Segment Start: Provided data

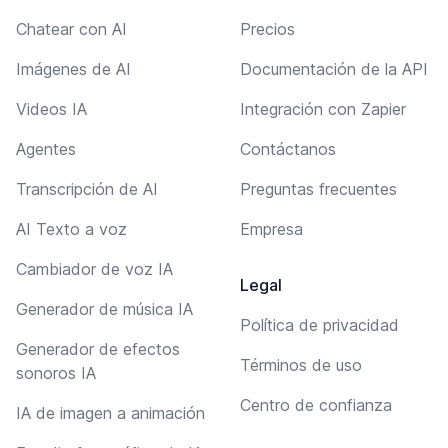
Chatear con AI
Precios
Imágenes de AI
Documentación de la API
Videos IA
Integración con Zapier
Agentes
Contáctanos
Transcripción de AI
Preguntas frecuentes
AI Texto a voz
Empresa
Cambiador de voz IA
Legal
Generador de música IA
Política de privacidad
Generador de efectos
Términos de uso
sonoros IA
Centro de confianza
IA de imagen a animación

Segment End: Provided data
Segment Start: Provided data

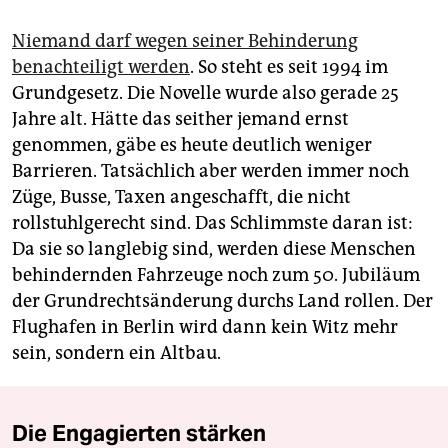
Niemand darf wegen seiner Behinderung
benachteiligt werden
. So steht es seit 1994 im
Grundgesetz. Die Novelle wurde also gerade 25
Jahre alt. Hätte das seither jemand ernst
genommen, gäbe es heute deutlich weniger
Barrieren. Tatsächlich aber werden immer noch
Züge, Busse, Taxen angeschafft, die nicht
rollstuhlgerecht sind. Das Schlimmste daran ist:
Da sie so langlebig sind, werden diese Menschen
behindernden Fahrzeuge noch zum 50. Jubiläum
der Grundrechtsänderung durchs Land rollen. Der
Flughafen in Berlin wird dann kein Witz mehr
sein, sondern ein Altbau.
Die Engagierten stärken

Segment End: Provided data

Using the data above, transcribe the lines that run from the line with "behindernden Fahrzeuge noch zum 50. Jubiläum" to the line with "Die Engagierten stärken", both ends kept, and output nothing else.

behindernden Fahrzeuge noch zum 50. Jubiläum
der Grundrechtsänderung durchs Land rollen. Der
Flughafen in Berlin wird dann kein Witz mehr
sein, sondern ein Altbau.
Die Engagierten stärken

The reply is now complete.